Studio album by Afro Celt Sound System
- Released: 25 January 1999
- Studio: Sonic Innovation, London
- Genre: Worldbeat; Celtic fusion; ethnic electronica;
- Length: 64:15
- Label: Real World
- Producer: Simon Emmerson; Martin Russell;

Afro Celt Sound System chronology
| Volume 1: Sound Magic (1996) | Volume 2: Release (1999) | Volume 3: Further in Time (2001) |

Singles from Volume 2: Release
- "Release" Released: 2000;

= Volume 2: Release =

Volume 2: Release is Afro Celt Sound System's second album, released on 25 January 1999 by Real World Records.

==Release==
A shorter edit of the title song "Release" was released in 1999 on the soundtrack for the American horror film Stigmata.
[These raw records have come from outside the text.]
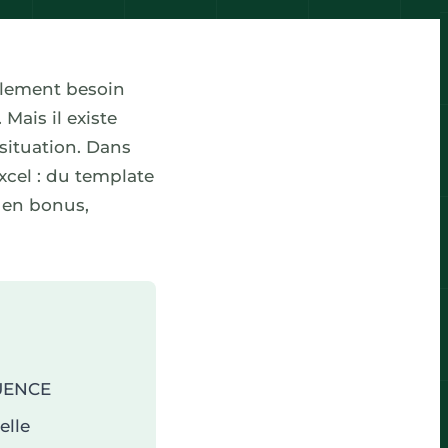
plement besoin
 Mais il existe
situation. Dans
xcel : du template
t en bonus,
QUENCE
elle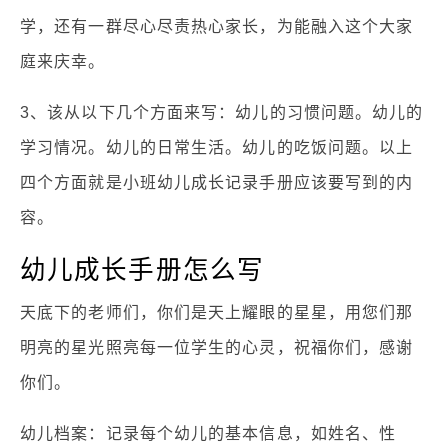
学，还有一群尽心尽责热心家长，为能融入这个大家
庭来庆幸。
3、该从以下几个方面来写：幼儿的习惯问题。幼儿的
学习情况。幼儿的日常生活。幼儿的吃饭问题。以上
四个方面就是小班幼儿成长记录手册应该要写到的内
容。
幼儿成长手册怎么写
天底下的老师们，你们是天上耀眼的星星，用您们那
明亮的星光照亮每一位学生的心灵，祝福你们，感谢
你们。
幼儿档案：记录每个幼儿的基本信息，如姓名、性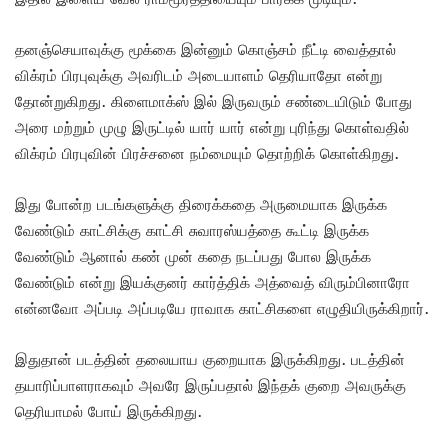
தனஞ்செயாவுக்கு மூக்கை இன்னும் கொஞ்சம் நீட்டி வைத்தால்
விக்ரம் பிரபுவுக்கு அவரிடம் அடையாளம் தெரியாதோ என்று
தோன்றுகிறது. கிளைமாக்ஸ் இல் இருவரும் சண்டையிடும் போது
அரை மற்றும் முழு இருட்டில் யார் யார் என்று புரிந்து கொள்வதில்
விக்ரம் பிரபுவின் பிரச்சனை நம்மையும் தொற்றிக் கொள்கிறது.
இது போன்ற படங்களுக்கு திரைக்கதை அருமையாக இருக்க
வேண்டும் காட்சிக்கு காட்சி சுவாரஸ்யத்தை கூட்டி இருக்க
வேண்டும் ஆனால் கண் முன் கதை நடப்பது போல இருக்க
வேண்டும் என்று இயக்குனர் கார்த்திக் அத்வைத் விரும்பினாரோ
என்னவோ அப்படி அப்படியே ராவாக காட்சிகளை எழுதியிருக்கிறார்.
இதுதான் படத்தின் தலையாய குறையாக இருக்கிறது. படத்தின்
தயாரிப்பாளராகவும் அவரே இருப்பதால் இந்தக் குறை அவருக்கு
தெரியாமல் போய் இருக்கிறது.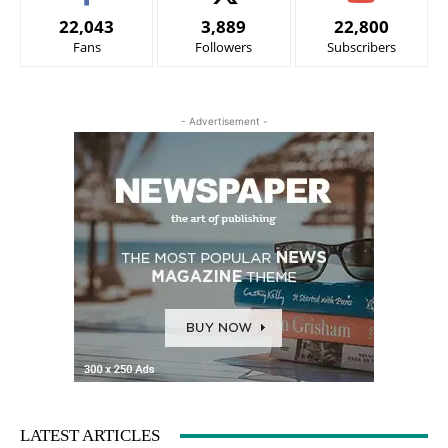
22,043
3,889
22,800
Fans
Followers
Subscribers
- Advertisement -
LATEST ARTICLES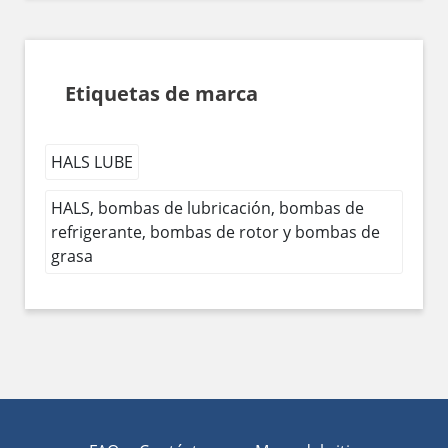
Etiquetas de marca
HALS LUBE
HALS, bombas de lubricación, bombas de
refrigerante, bombas de rotor y bombas de
grasa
In 2000, Real World issued a single of the title track containing a remix of Rollo Armstrong and two remixes of Masters at Work. By 2001, the album had sold 105,000 copies in the United States according to Nielsen Soundscan.

==Critical reception==

The album was nominated for Best Global Music Album at the 42nd Annual Grammy Awards in 2000.

Professional ratings
Review scores
| Source | Rating |
| AllMusic | Star |
| MusicHound World | Star Half star |

==Track listing==

| No. | Title | Length |
|---|---|---|
| 1. | "Release" (Written by Emmerson, McNally, Ó Lionáird, Russell and Sinéad O'Connor) | 7:39 |
| 2. | "Lovers of Light" | 4:03 |
| 3. | "Éireann" (Written by Emmerson, McNally, Ó Lionáird, Russell and N'Faly Kouyate) | 5:12 |
| 4. | "Urban Aire" (Written by Ronan Browne, Emmerson, McNally, Ó Lionáird and Russell) | 2:07 |
| 5. | "Big Cat" (Written by Emmerson, McNally, Ó Lionáird, Russell and Ashley Maher) | 7:47 |
| 6. | "Even in My Dreams" (Written by Emmerson, McNally, Ó Lionáird, Russell and Ron Aslan) | 7:07 |
| 7. | "Amber" (Written by Emmerson, McNally, Ó Lionáird, Russell and Kouyate) | 5:27 |
| 8. | "Hypnotica" | 7:18 |
| 9. | "Riding the Waves" (Written by Emmerson, McNally, Ó Lionáird, Russell and Browne) | 6:36 |
| 10. | "I Think of..." | 4:33 |
| 11. | "Release It (instrumental)" | 6:26 |

==Personnel==

===Afro Celt Sound System===
- Simon Emmerson – guitar, programming, keyboard, production
- James McNally – keyboard, whistle, low whistle, bodhran, accordion, additional production
- Iarla Ó Lionáird – vocals, Irish lyrics and translations
- Martin Russell – keyboard, programming, engineering, production, recording, mix engineering (2, 4, 5, 8, 9)
- N'Faly Kouyate – vocals, kora, balafon, French and African lyrics
- Myrdhin – celtic harp
- Moussa Sissokho – talking drum, djembe

===Additional musicians===
- Ron Aslan – programming beats, additional production (2, 6)
- Ronan Browne – uilleann pipes (2, 3, 4, 9)
- Michael McGoldrick – uilleann pipes (1, 2, 5, 10, 11), flute (5)
- Sinéad O'Connor – vocals (1)
- Ashley Maher – vocals (8)
- Johnny Kalsi – dhol drums, tablas
- Nigel Eaton – hurdy gurdy (1, 11)
- Youth – bass (8)

===Technical personnel===
- Tristan Manco – graphic design
- Jamie Reid – paintings
- Ted Emmerson – video grab photos
- Joe Dobson – video grab photos
- David Bottrill – mix engineering (1, 3, 5–8, 10, 11)
- Marco Migliari – assistant engineering
- Claire Lewis – assistant engineering
- Ian Cooper – mastering

==Chart positions==

===Album===

| Chart (1999) | Peak position |
|---|---|
| Australian Albums (ARIA) | 93 |
| French Albums (SNEP) | 63 |
| New Zealand Albums (RMNZ) | 42 |
| UK Albums (OCC) | 38 |
| US World Albums (Billboard) | 6 |

===Single===

| Chart (2000) | Peak position |
|---|---|
| UK Singles (OCC) | 71 |

==Sales figures==
According to Nielsen SoundScan Volume 2: Release has sold 105,000 units in the United States.